Ahora bien: resulta que esas tres cuestiones son hasta discutibles como defectos. Cuando aquel original con el que se las compara es del elevadísimo nivel, qué podemos objetar. Pues, sólo aclararé este punto para no alargarme, la composición de de Waltz, ahora como el también alemán Dr. Schultz, dentista itinerante pero caza-recompensas de fácil verbo y curioso sentido ético, es una absoluta delicia de mezcla entre sarcasmo culto y violencia elegante. 

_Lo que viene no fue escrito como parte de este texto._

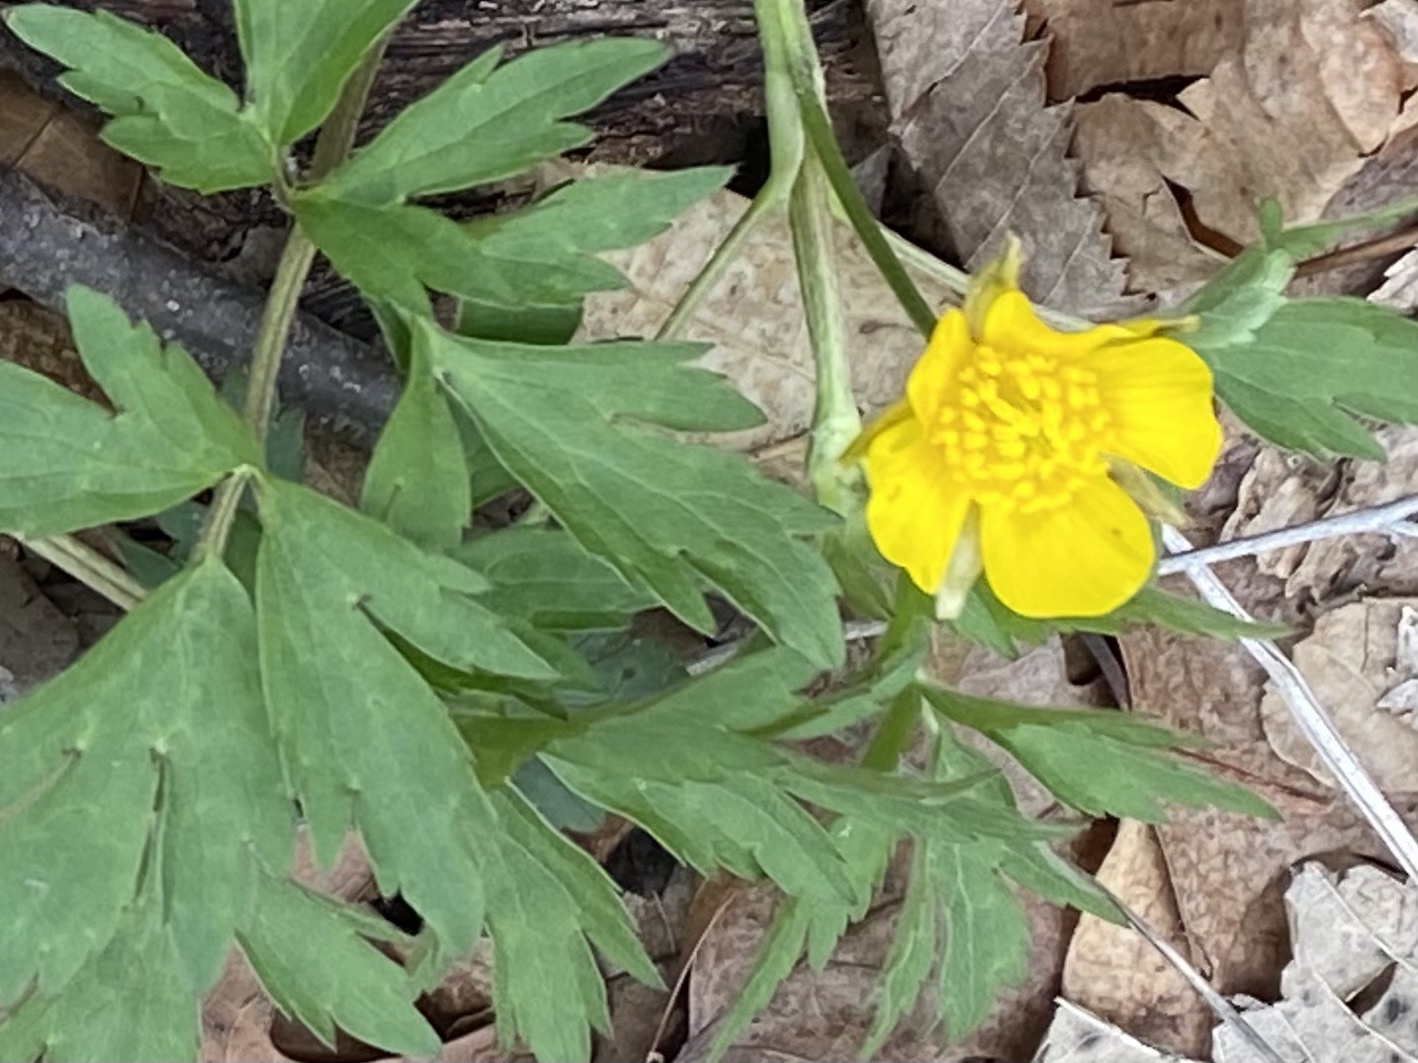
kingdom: Plantae
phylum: Tracheophyta
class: Magnoliopsida
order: Ranunculales
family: Ranunculaceae
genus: Ranunculus
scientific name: Ranunculus hispidus
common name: Bristly buttercup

Django Unchained podría, si Kill Bill 1 y Kill Bill 2 fueran una sola película, cerrar una trilogía por la que Tarantino rindiese tributo a tres géneros (artes marciales, segunda guerra mundial, spaghetti western) con el nudo argumental de la persecución y la venganza. Esto es una teoría mía, fácilmente descalificable por la realidad: cualquier película de Tarantino es disfrutable de modo independiente y cuenta, cada una, con sus propios ganchos y sus propias justificaciones más que sobradas. También podríamos decir que Django unchained emparenta con Jackie Brown en cierta reivindicación del black power, eso sí, a la Tarantino: con toda su carga de mala leche y con toda su denuncia de hipocresía. Spike Lee se ha cabreado con esta película por su tratamiento del tema de la esclavitud: cómo si series añejas como Roots o el desapercibido experimento de Spielberg en Amistad lo hicieran con mayor sutileza y eso sea lo adecuado. No. La crueldad aquí, por descarnada que sea (incluso cuando proviene del igual, genial guiño en un Samuel L. Jackson que guarda ciertas reminiscencias con los guardianes judíos empleados en los campos de concentración nazis), es, me temo, fiel reflejo de la que fue en realidad. Sí, mundo occidental, dejemos de una vez de mirar al ombligo de nuestras tradiciones milenarias y de los avances tecnológicos que hemos puesto en el mundo (y, cosa más significativa, en los mercados y en las cabezas de la gente), y pensemos en cuantas facturas pendientes de pago acumulamos ya: el genocidio americano tras el descubrimiento, la esclavitud, las colonizaciones en Asia, el expolio de recursos en todos esos sitios, las ocupaciones de tierras que no eran las nuestras, la imposición de lo malo y lo bueno de nuestro modo de vida. Mirémonos en el espejo y reconozcamos todas las putadas que hemos andado haciendo como para echarnos las manos a la cabeza cuando una bomba estalla. Django unchained, que, insisto, es sólo (aunque mirad dónde me ha llevado su lógica de incrustación en los recuerdos) una soberbia película de entretenimiento cuyos 165 minutos pasan en un suspiro, nos deja esas imágenes: más crudas o más subliminales, más directas o más sibilinas. Pero las deja bien estampadas.